>>

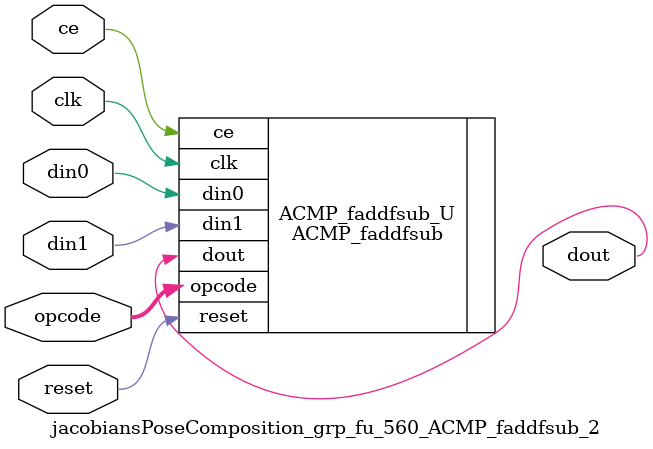
<source format=v>

`timescale 1 ns / 1 ps
module jacobiansPoseComposition_grp_fu_560_ACMP_faddfsub_2(
    clk,
    reset,
    ce,
    din0,
    din1,
    opcode,
    dout);

parameter ID = 32'd1;
parameter NUM_STAGE = 32'd1;
parameter din0_WIDTH = 32'd1;
parameter din1_WIDTH = 32'd1;
parameter dout_WIDTH = 32'd1;
input clk;
input reset;
input ce;
input[din0_WIDTH - 1:0] din0;
input[din1_WIDTH - 1:0] din1;
input[2 - 1:0] opcode;
output[dout_WIDTH - 1:0] dout;



ACMP_faddfsub #(
.ID( ID ),
.NUM_STAGE( 4 ),
.din0_WIDTH( din0_WIDTH ),
.din1_WIDTH( din1_WIDTH ),
.dout_WIDTH( dout_WIDTH ))
ACMP_faddfsub_U(
    .clk( clk ),
    .reset( reset ),
    .ce( ce ),
    .din0( din0 ),
    .din1( din1 ),
    .dout( dout ),
    .opcode( opcode ));

endmodule

</source>
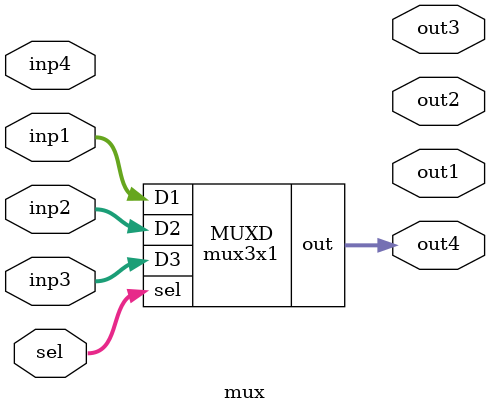
<source format=v>

module mux2x1(sel,D1,D2,out);
parameter data_width= 8;
    input sel;
    input [data_width-1:0]D1;
    input [data_width-1:0]D2;
    output [data_width-1:0]out;
    //always@* begin
    assign out=(sel)?D1:D2;
   //end
    
endmodule
module mux4x1(sel,D1,D2,D3,D4,out);
    parameter data_width= 8;
    input [1:0]sel;
    input [data_width-1:0]D1;
    input [data_width-1:0]D2;
    input [data_width-1:0]D3;
    input [data_width-1:0]D4;
    output [data_width-1:0]out;
    //always@* begin
    assign out= sel[0]?(sel[1]?D1:D2):(sel[1]?D3:D4);
//end
endmodule
module mux3x1(sel,D1,D2,D3,out);
    parameter data_width= 8;
    input [1:0]sel;
    input [data_width-1:0]D1;
    input [data_width-1:0]D2;
    input [data_width-1:0]D3;
    output [data_width-1:0]out;
    //always@* begin
    assign out= sel[0]?(sel[1]?D1:D2):D3;
//end
endmodule

module mux(sel,inp1,inp2,inp3,inp4,out1,out2,out3,out4);
    parameter data_width= 8;
    input [1:0]sel;
    input [data_width-1:0]inp1;
    input [data_width-1:0]inp2;
    input [data_width-1:0]inp3;
    input [data_width-1:0]inp4;
    output [data_width-1:0]out1;
    output [data_width-1:0]out2;
    output [data_width-1:0]out3;
    output [data_width-1:0]out4;
   
  //  mux2x1 MUXA(sel[0],inp1,inp2,out1);
  //  mux2x1 MUXB(sel[1],inp3,inp4,out2);
  //  mux4x1 MUXC(sel,inp1,inp2,inp3,inp4,out3);
    mux3x1 MUXD(sel,inp1,inp2,inp3,out4);
    
endmodule

</source>
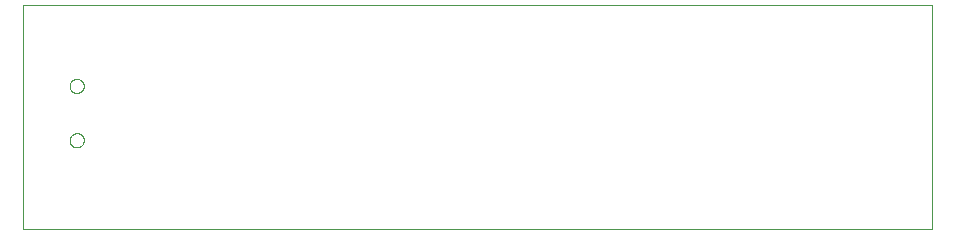
<source format=gko>
G75*
%MOIN*%
%OFA0B0*%
%FSLAX25Y25*%
%IPPOS*%
%LPD*%
%AMOC8*
5,1,8,0,0,1.08239X$1,22.5*
%
%ADD10C,0.00000*%
D10*
X0003469Y0025437D02*
X0003469Y0100241D01*
X0306618Y0100241D01*
X0306618Y0025437D01*
X0003469Y0025437D01*
X0019089Y0055132D02*
X0019091Y0055229D01*
X0019097Y0055326D01*
X0019107Y0055422D01*
X0019121Y0055518D01*
X0019139Y0055614D01*
X0019160Y0055708D01*
X0019186Y0055802D01*
X0019215Y0055894D01*
X0019249Y0055985D01*
X0019285Y0056075D01*
X0019326Y0056163D01*
X0019370Y0056249D01*
X0019418Y0056334D01*
X0019469Y0056416D01*
X0019523Y0056497D01*
X0019581Y0056575D01*
X0019642Y0056650D01*
X0019705Y0056723D01*
X0019772Y0056794D01*
X0019842Y0056861D01*
X0019914Y0056926D01*
X0019989Y0056987D01*
X0020067Y0057046D01*
X0020146Y0057101D01*
X0020228Y0057153D01*
X0020312Y0057201D01*
X0020398Y0057246D01*
X0020486Y0057288D01*
X0020575Y0057326D01*
X0020666Y0057360D01*
X0020758Y0057390D01*
X0020851Y0057417D01*
X0020946Y0057439D01*
X0021041Y0057458D01*
X0021137Y0057473D01*
X0021233Y0057484D01*
X0021330Y0057491D01*
X0021427Y0057494D01*
X0021524Y0057493D01*
X0021621Y0057488D01*
X0021717Y0057479D01*
X0021813Y0057466D01*
X0021909Y0057449D01*
X0022004Y0057428D01*
X0022097Y0057404D01*
X0022190Y0057375D01*
X0022282Y0057343D01*
X0022372Y0057307D01*
X0022460Y0057268D01*
X0022547Y0057224D01*
X0022632Y0057178D01*
X0022715Y0057127D01*
X0022796Y0057074D01*
X0022874Y0057017D01*
X0022951Y0056957D01*
X0023024Y0056894D01*
X0023095Y0056828D01*
X0023163Y0056759D01*
X0023229Y0056687D01*
X0023291Y0056613D01*
X0023350Y0056536D01*
X0023406Y0056457D01*
X0023459Y0056375D01*
X0023509Y0056292D01*
X0023554Y0056206D01*
X0023597Y0056119D01*
X0023636Y0056030D01*
X0023671Y0055940D01*
X0023702Y0055848D01*
X0023729Y0055755D01*
X0023753Y0055661D01*
X0023773Y0055566D01*
X0023789Y0055470D01*
X0023801Y0055374D01*
X0023809Y0055277D01*
X0023813Y0055180D01*
X0023813Y0055084D01*
X0023809Y0054987D01*
X0023801Y0054890D01*
X0023789Y0054794D01*
X0023773Y0054698D01*
X0023753Y0054603D01*
X0023729Y0054509D01*
X0023702Y0054416D01*
X0023671Y0054324D01*
X0023636Y0054234D01*
X0023597Y0054145D01*
X0023554Y0054058D01*
X0023509Y0053972D01*
X0023459Y0053889D01*
X0023406Y0053807D01*
X0023350Y0053728D01*
X0023291Y0053651D01*
X0023229Y0053577D01*
X0023163Y0053505D01*
X0023095Y0053436D01*
X0023024Y0053370D01*
X0022951Y0053307D01*
X0022874Y0053247D01*
X0022796Y0053190D01*
X0022715Y0053137D01*
X0022632Y0053086D01*
X0022547Y0053040D01*
X0022460Y0052996D01*
X0022372Y0052957D01*
X0022282Y0052921D01*
X0022190Y0052889D01*
X0022097Y0052860D01*
X0022004Y0052836D01*
X0021909Y0052815D01*
X0021813Y0052798D01*
X0021717Y0052785D01*
X0021621Y0052776D01*
X0021524Y0052771D01*
X0021427Y0052770D01*
X0021330Y0052773D01*
X0021233Y0052780D01*
X0021137Y0052791D01*
X0021041Y0052806D01*
X0020946Y0052825D01*
X0020851Y0052847D01*
X0020758Y0052874D01*
X0020666Y0052904D01*
X0020575Y0052938D01*
X0020486Y0052976D01*
X0020398Y0053018D01*
X0020312Y0053063D01*
X0020228Y0053111D01*
X0020146Y0053163D01*
X0020067Y0053218D01*
X0019989Y0053277D01*
X0019914Y0053338D01*
X0019842Y0053403D01*
X0019772Y0053470D01*
X0019705Y0053541D01*
X0019642Y0053614D01*
X0019581Y0053689D01*
X0019523Y0053767D01*
X0019469Y0053848D01*
X0019418Y0053930D01*
X0019370Y0054015D01*
X0019326Y0054101D01*
X0019285Y0054189D01*
X0019249Y0054279D01*
X0019215Y0054370D01*
X0019186Y0054462D01*
X0019160Y0054556D01*
X0019139Y0054650D01*
X0019121Y0054746D01*
X0019107Y0054842D01*
X0019097Y0054938D01*
X0019091Y0055035D01*
X0019089Y0055132D01*
X0019089Y0073243D02*
X0019091Y0073340D01*
X0019097Y0073437D01*
X0019107Y0073533D01*
X0019121Y0073629D01*
X0019139Y0073725D01*
X0019160Y0073819D01*
X0019186Y0073913D01*
X0019215Y0074005D01*
X0019249Y0074096D01*
X0019285Y0074186D01*
X0019326Y0074274D01*
X0019370Y0074360D01*
X0019418Y0074445D01*
X0019469Y0074527D01*
X0019523Y0074608D01*
X0019581Y0074686D01*
X0019642Y0074761D01*
X0019705Y0074834D01*
X0019772Y0074905D01*
X0019842Y0074972D01*
X0019914Y0075037D01*
X0019989Y0075098D01*
X0020067Y0075157D01*
X0020146Y0075212D01*
X0020228Y0075264D01*
X0020312Y0075312D01*
X0020398Y0075357D01*
X0020486Y0075399D01*
X0020575Y0075437D01*
X0020666Y0075471D01*
X0020758Y0075501D01*
X0020851Y0075528D01*
X0020946Y0075550D01*
X0021041Y0075569D01*
X0021137Y0075584D01*
X0021233Y0075595D01*
X0021330Y0075602D01*
X0021427Y0075605D01*
X0021524Y0075604D01*
X0021621Y0075599D01*
X0021717Y0075590D01*
X0021813Y0075577D01*
X0021909Y0075560D01*
X0022004Y0075539D01*
X0022097Y0075515D01*
X0022190Y0075486D01*
X0022282Y0075454D01*
X0022372Y0075418D01*
X0022460Y0075379D01*
X0022547Y0075335D01*
X0022632Y0075289D01*
X0022715Y0075238D01*
X0022796Y0075185D01*
X0022874Y0075128D01*
X0022951Y0075068D01*
X0023024Y0075005D01*
X0023095Y0074939D01*
X0023163Y0074870D01*
X0023229Y0074798D01*
X0023291Y0074724D01*
X0023350Y0074647D01*
X0023406Y0074568D01*
X0023459Y0074486D01*
X0023509Y0074403D01*
X0023554Y0074317D01*
X0023597Y0074230D01*
X0023636Y0074141D01*
X0023671Y0074051D01*
X0023702Y0073959D01*
X0023729Y0073866D01*
X0023753Y0073772D01*
X0023773Y0073677D01*
X0023789Y0073581D01*
X0023801Y0073485D01*
X0023809Y0073388D01*
X0023813Y0073291D01*
X0023813Y0073195D01*
X0023809Y0073098D01*
X0023801Y0073001D01*
X0023789Y0072905D01*
X0023773Y0072809D01*
X0023753Y0072714D01*
X0023729Y0072620D01*
X0023702Y0072527D01*
X0023671Y0072435D01*
X0023636Y0072345D01*
X0023597Y0072256D01*
X0023554Y0072169D01*
X0023509Y0072083D01*
X0023459Y0072000D01*
X0023406Y0071918D01*
X0023350Y0071839D01*
X0023291Y0071762D01*
X0023229Y0071688D01*
X0023163Y0071616D01*
X0023095Y0071547D01*
X0023024Y0071481D01*
X0022951Y0071418D01*
X0022874Y0071358D01*
X0022796Y0071301D01*
X0022715Y0071248D01*
X0022632Y0071197D01*
X0022547Y0071151D01*
X0022460Y0071107D01*
X0022372Y0071068D01*
X0022282Y0071032D01*
X0022190Y0071000D01*
X0022097Y0070971D01*
X0022004Y0070947D01*
X0021909Y0070926D01*
X0021813Y0070909D01*
X0021717Y0070896D01*
X0021621Y0070887D01*
X0021524Y0070882D01*
X0021427Y0070881D01*
X0021330Y0070884D01*
X0021233Y0070891D01*
X0021137Y0070902D01*
X0021041Y0070917D01*
X0020946Y0070936D01*
X0020851Y0070958D01*
X0020758Y0070985D01*
X0020666Y0071015D01*
X0020575Y0071049D01*
X0020486Y0071087D01*
X0020398Y0071129D01*
X0020312Y0071174D01*
X0020228Y0071222D01*
X0020146Y0071274D01*
X0020067Y0071329D01*
X0019989Y0071388D01*
X0019914Y0071449D01*
X0019842Y0071514D01*
X0019772Y0071581D01*
X0019705Y0071652D01*
X0019642Y0071725D01*
X0019581Y0071800D01*
X0019523Y0071878D01*
X0019469Y0071959D01*
X0019418Y0072041D01*
X0019370Y0072126D01*
X0019326Y0072212D01*
X0019285Y0072300D01*
X0019249Y0072390D01*
X0019215Y0072481D01*
X0019186Y0072573D01*
X0019160Y0072667D01*
X0019139Y0072761D01*
X0019121Y0072857D01*
X0019107Y0072953D01*
X0019097Y0073049D01*
X0019091Y0073146D01*
X0019089Y0073243D01*
X0306618Y0084839D02*
X0306618Y0040839D01*
M02*

</source>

<<

EXERCISE | In the listing above, locate the line containing "X0021621Y0075599D01*" and the line containing "X0023773Y0072809D01*". Transcribe those two lines and everything between them, exactly as written.

RESULT OF THIS TASK |
X0021621Y0075599D01*
X0021717Y0075590D01*
X0021813Y0075577D01*
X0021909Y0075560D01*
X0022004Y0075539D01*
X0022097Y0075515D01*
X0022190Y0075486D01*
X0022282Y0075454D01*
X0022372Y0075418D01*
X0022460Y0075379D01*
X0022547Y0075335D01*
X0022632Y0075289D01*
X0022715Y0075238D01*
X0022796Y0075185D01*
X0022874Y0075128D01*
X0022951Y0075068D01*
X0023024Y0075005D01*
X0023095Y0074939D01*
X0023163Y0074870D01*
X0023229Y0074798D01*
X0023291Y0074724D01*
X0023350Y0074647D01*
X0023406Y0074568D01*
X0023459Y0074486D01*
X0023509Y0074403D01*
X0023554Y0074317D01*
X0023597Y0074230D01*
X0023636Y0074141D01*
X0023671Y0074051D01*
X0023702Y0073959D01*
X0023729Y0073866D01*
X0023753Y0073772D01*
X0023773Y0073677D01*
X0023789Y0073581D01*
X0023801Y0073485D01*
X0023809Y0073388D01*
X0023813Y0073291D01*
X0023813Y0073195D01*
X0023809Y0073098D01*
X0023801Y0073001D01*
X0023789Y0072905D01*
X0023773Y0072809D01*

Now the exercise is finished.